Exercise requirements
Leaving out the pictures, output each record exactly as it stands.

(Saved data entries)
==============================
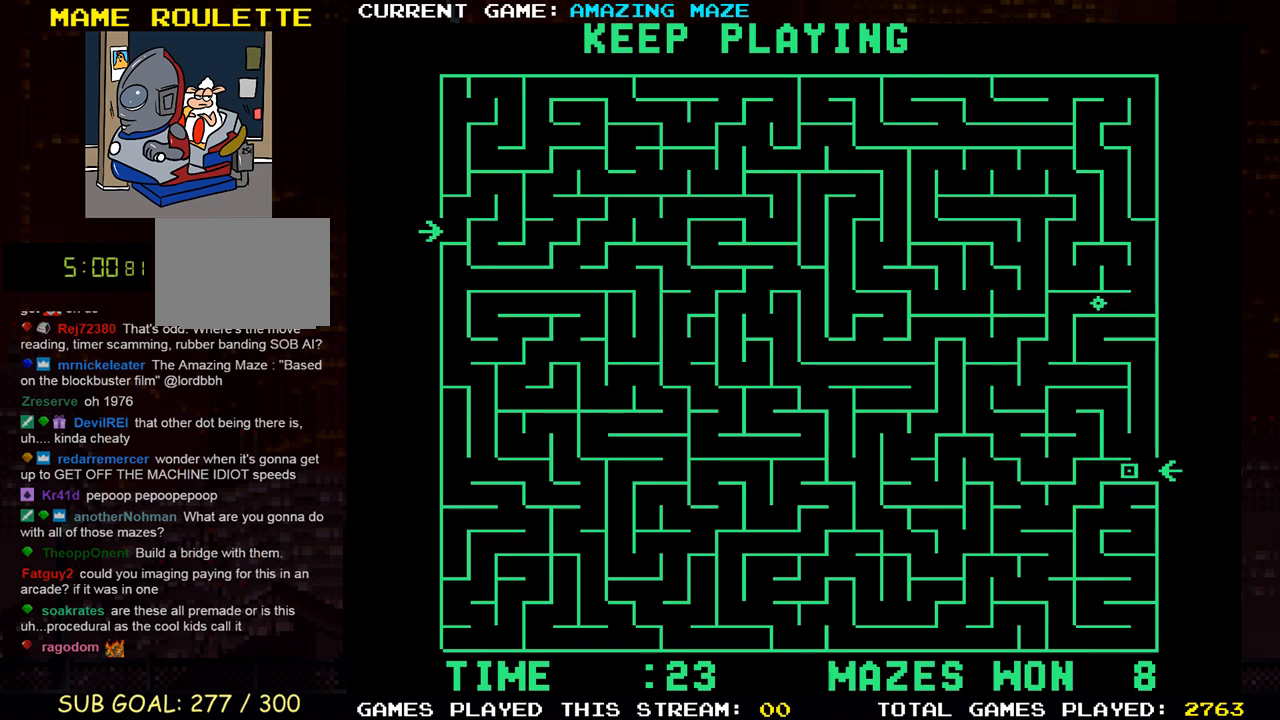
{"buttons": ["DPAD_UP", "DPAD_RIGHT"], "events": [[67, "DPAD_RIGHT", "up"], [67, "DPAD_UP", "down"], [267, "DPAD_LEFT", "down"], [300, "DPAD_UP", "up"], [367, "DPAD_UP", "down"], [400, "DPAD_LEFT", "up"], [450, "DPAD_RIGHT", "down"]]}
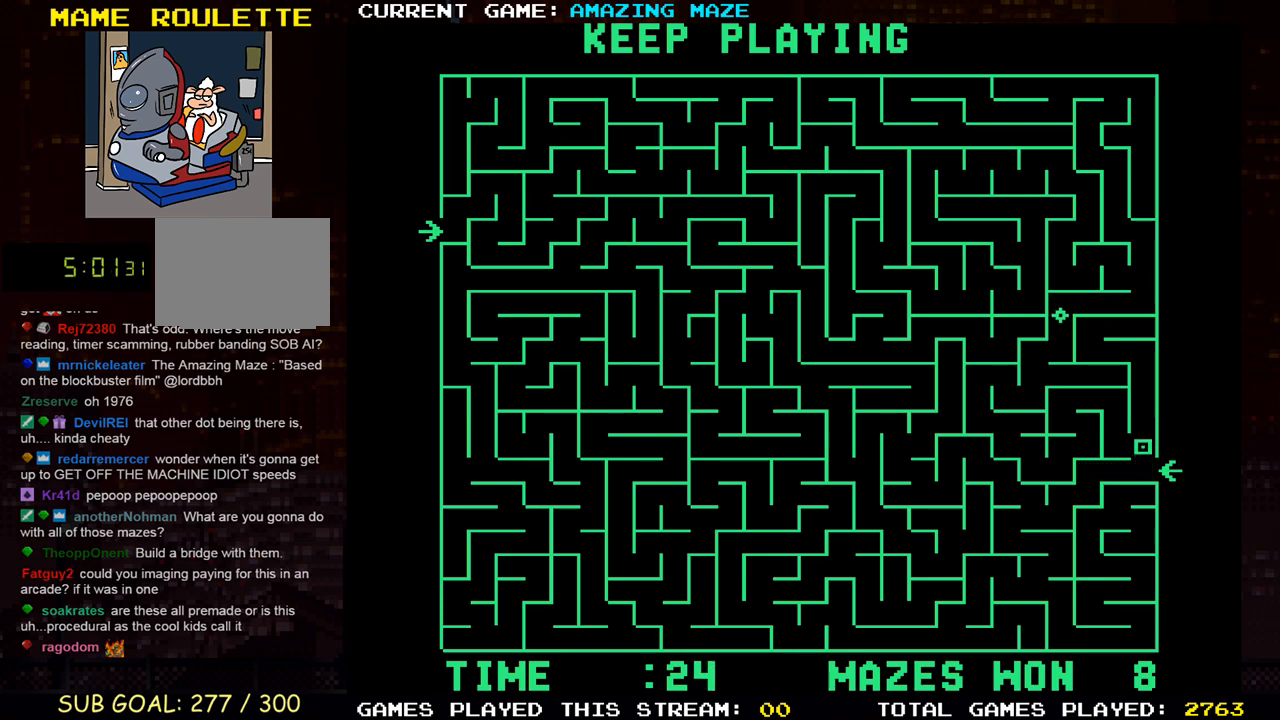
{"buttons": ["DPAD_DOWN"], "events": [[17, "DPAD_RIGHT", "up"], [133, "DPAD_LEFT", "down"], [167, "DPAD_UP", "up"], [200, "DPAD_DOWN", "down"], [233, "DPAD_LEFT", "up"], [300, "DPAD_LEFT", "down"], [317, "DPAD_DOWN", "up"], [467, "DPAD_DOWN", "down"], [483, "DPAD_LEFT", "up"]]}
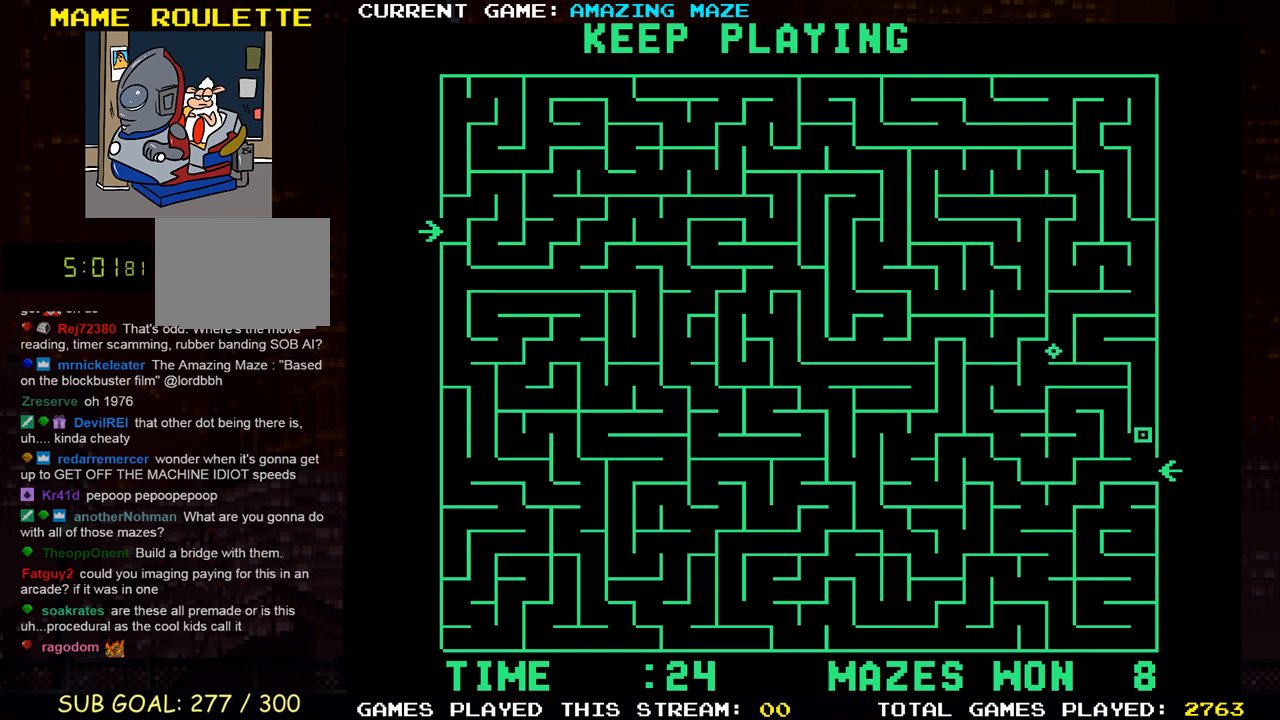
{"buttons": ["DPAD_LEFT"], "events": [[50, "DPAD_LEFT", "down"], [67, "DPAD_DOWN", "up"], [283, "DPAD_UP", "down"], [433, "DPAD_UP", "up"]]}
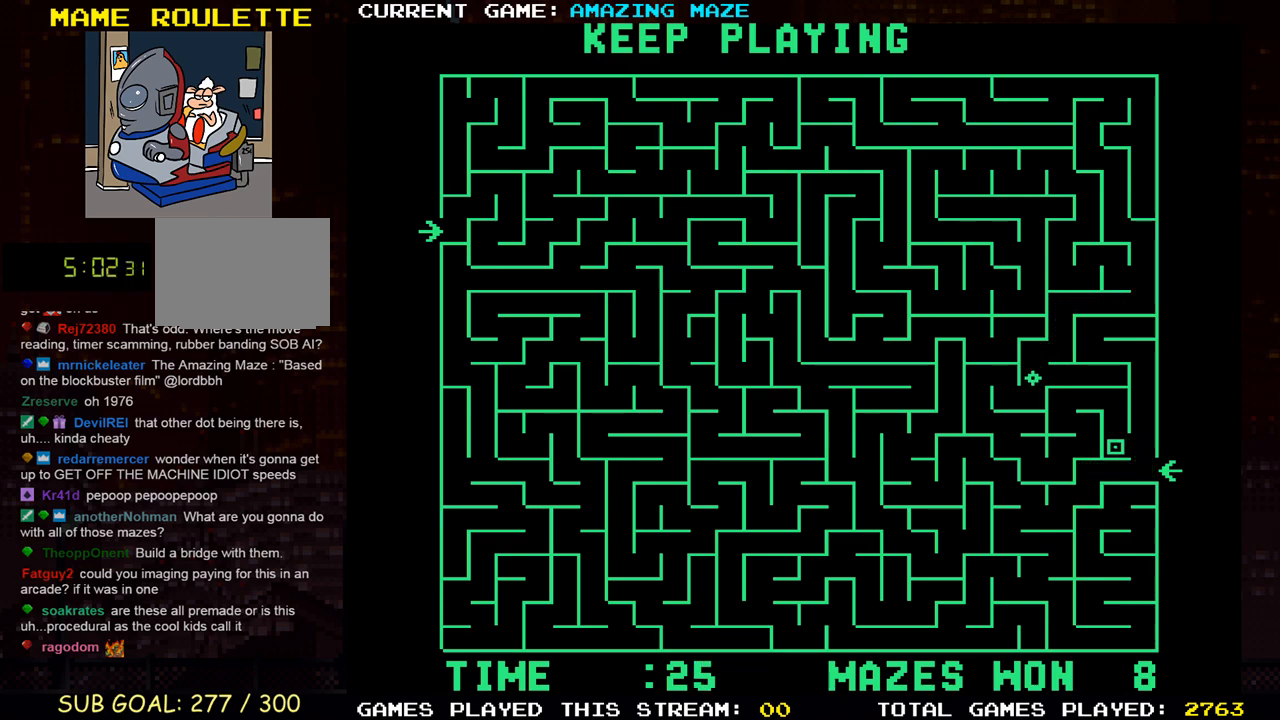
{"buttons": ["DPAD_LEFT"], "events": [[33, "DPAD_DOWN", "down"], [100, "DPAD_DOWN", "up"], [167, "DPAD_UP", "down"], [283, "DPAD_LEFT", "up"], [400, "DPAD_LEFT", "down"], [467, "DPAD_UP", "up"]]}
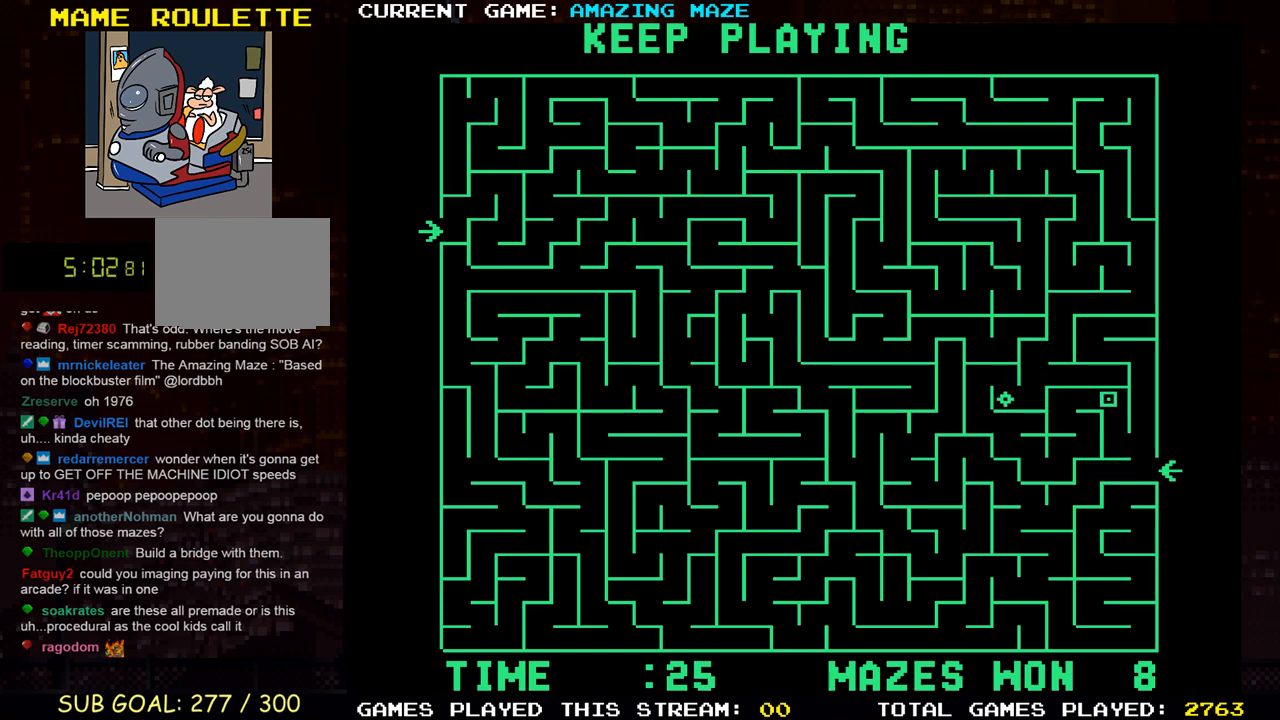
{"buttons": ["DPAD_DOWN"], "events": [[367, "DPAD_DOWN", "down"], [383, "DPAD_LEFT", "up"]]}
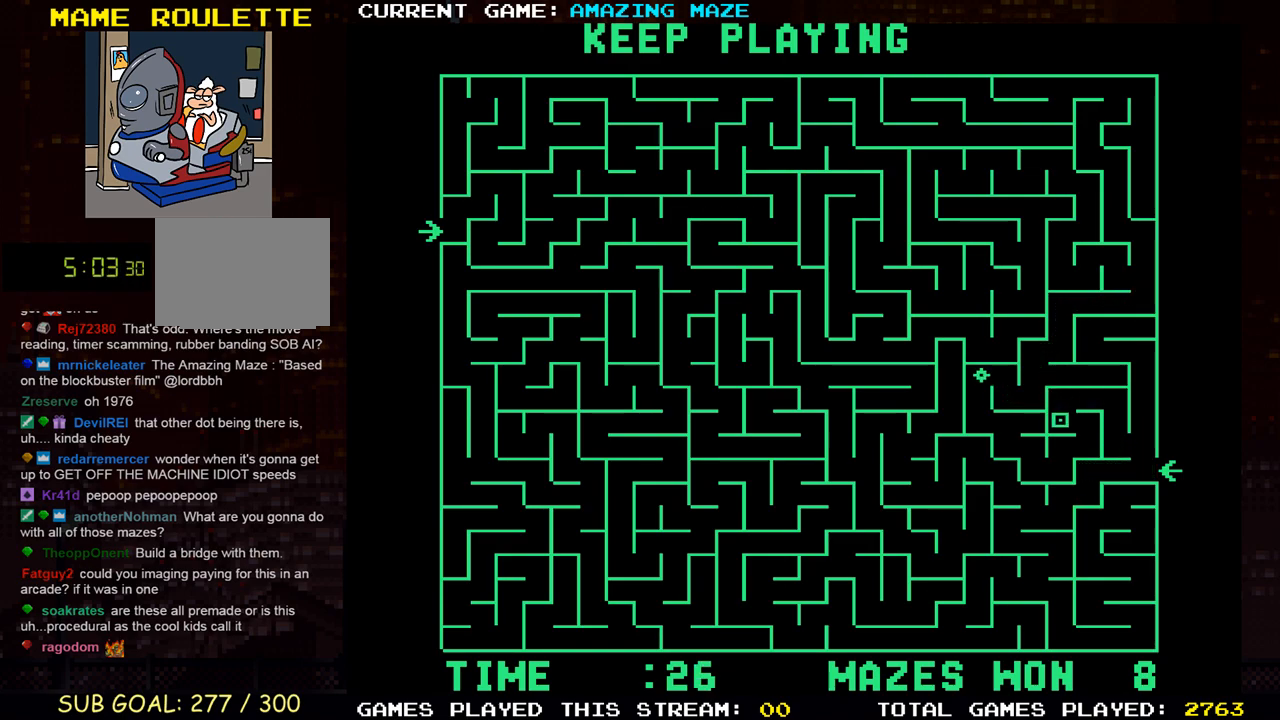
{"buttons": ["DPAD_LEFT"], "events": [[50, "DPAD_RIGHT", "down"], [100, "DPAD_DOWN", "up"], [217, "DPAD_DOWN", "down"], [267, "DPAD_RIGHT", "up"], [400, "DPAD_LEFT", "down"], [433, "DPAD_DOWN", "up"]]}
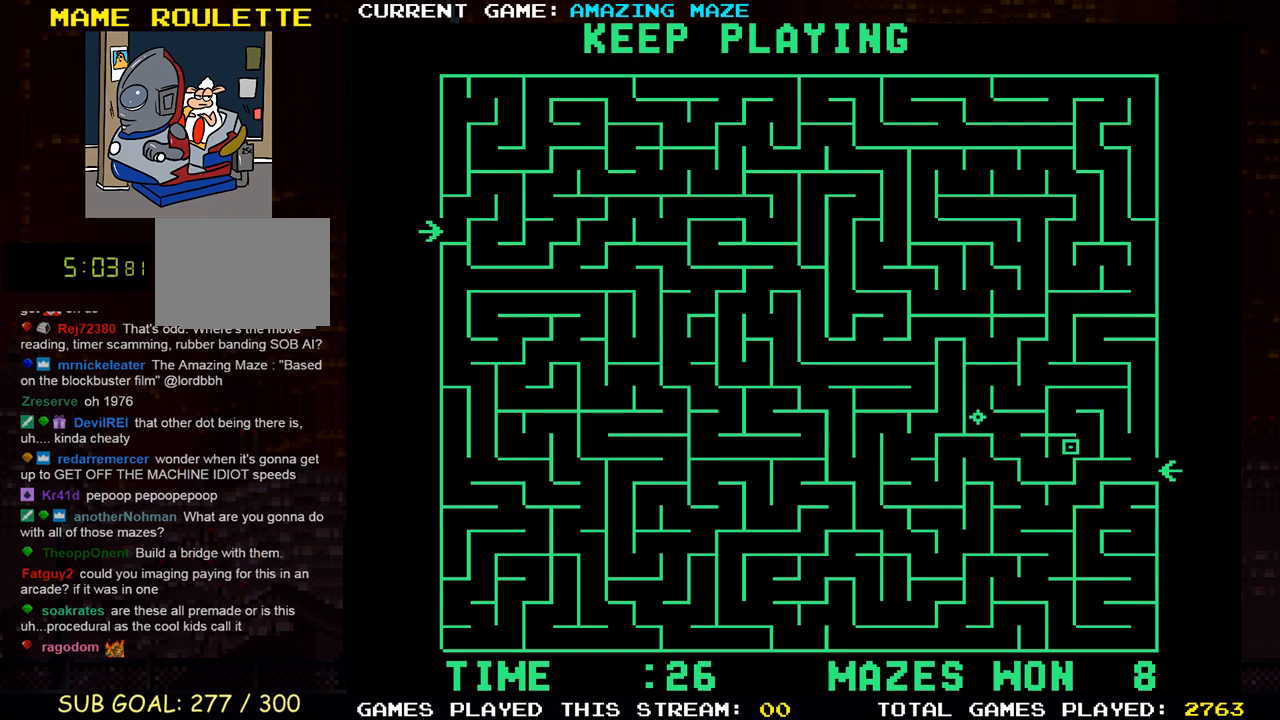
{"buttons": ["DPAD_UP"], "events": [[100, "DPAD_DOWN", "down"], [117, "DPAD_LEFT", "up"], [267, "DPAD_LEFT", "down"], [300, "DPAD_DOWN", "up"], [417, "DPAD_UP", "down"], [467, "DPAD_LEFT", "up"]]}
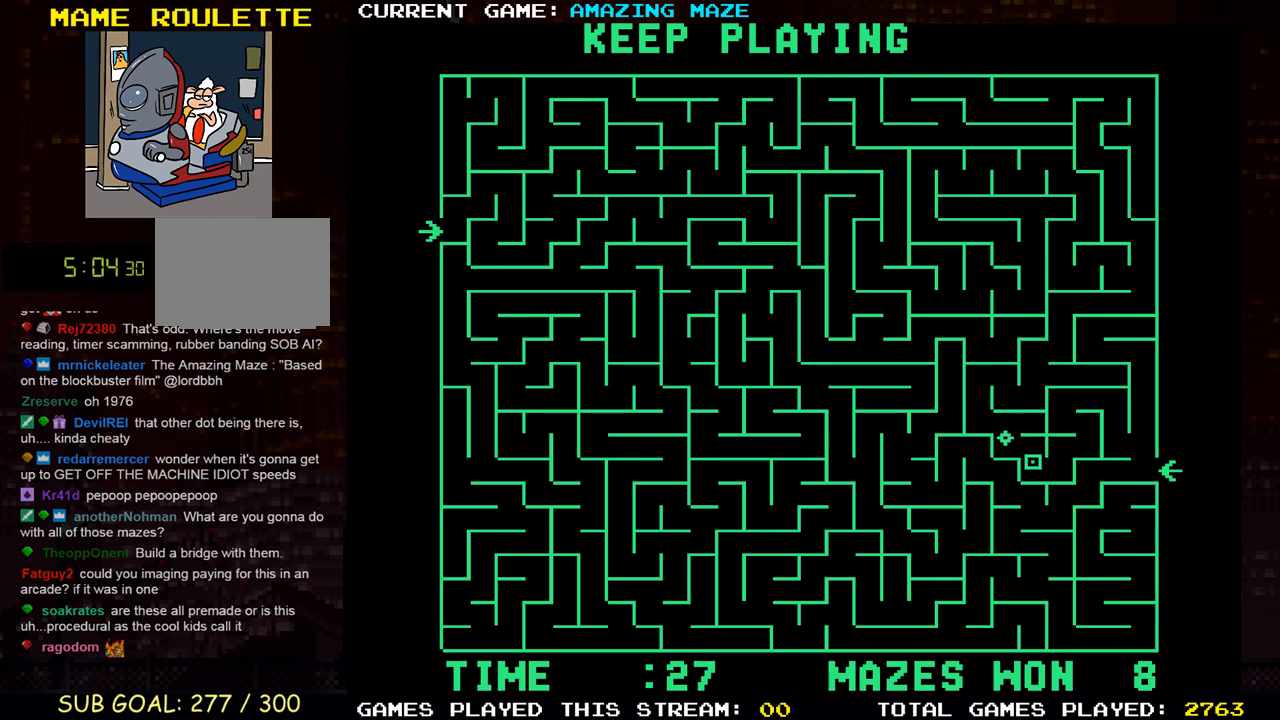
{"buttons": ["DPAD_DOWN", "DPAD_RIGHT"]}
==============================
Answer
{"buttons": ["DPAD_UP", "DPAD_RIGHT"], "events": [[67, "DPAD_RIGHT", "up"], [67, "DPAD_UP", "down"], [267, "DPAD_LEFT", "down"], [300, "DPAD_UP", "up"], [367, "DPAD_UP", "down"], [400, "DPAD_LEFT", "up"], [450, "DPAD_RIGHT", "down"]]}
{"buttons": ["DPAD_DOWN"], "events": [[17, "DPAD_RIGHT", "up"], [133, "DPAD_LEFT", "down"], [167, "DPAD_UP", "up"], [200, "DPAD_DOWN", "down"], [233, "DPAD_LEFT", "up"], [300, "DPAD_LEFT", "down"], [317, "DPAD_DOWN", "up"], [467, "DPAD_DOWN", "down"], [483, "DPAD_LEFT", "up"]]}
{"buttons": ["DPAD_LEFT"], "events": [[50, "DPAD_LEFT", "down"], [67, "DPAD_DOWN", "up"], [283, "DPAD_UP", "down"], [433, "DPAD_UP", "up"]]}
{"buttons": ["DPAD_LEFT"], "events": [[33, "DPAD_DOWN", "down"], [100, "DPAD_DOWN", "up"], [167, "DPAD_UP", "down"], [283, "DPAD_LEFT", "up"], [400, "DPAD_LEFT", "down"], [467, "DPAD_UP", "up"]]}
{"buttons": ["DPAD_DOWN"], "events": [[367, "DPAD_DOWN", "down"], [383, "DPAD_LEFT", "up"]]}
{"buttons": ["DPAD_LEFT"], "events": [[50, "DPAD_RIGHT", "down"], [100, "DPAD_DOWN", "up"], [217, "DPAD_DOWN", "down"], [267, "DPAD_RIGHT", "up"], [400, "DPAD_LEFT", "down"], [433, "DPAD_DOWN", "up"]]}
{"buttons": ["DPAD_UP"], "events": [[100, "DPAD_DOWN", "down"], [117, "DPAD_LEFT", "up"], [267, "DPAD_LEFT", "down"], [300, "DPAD_DOWN", "up"], [417, "DPAD_UP", "down"], [467, "DPAD_LEFT", "up"]]}
{"buttons": ["DPAD_DOWN", "DPAD_RIGHT"]}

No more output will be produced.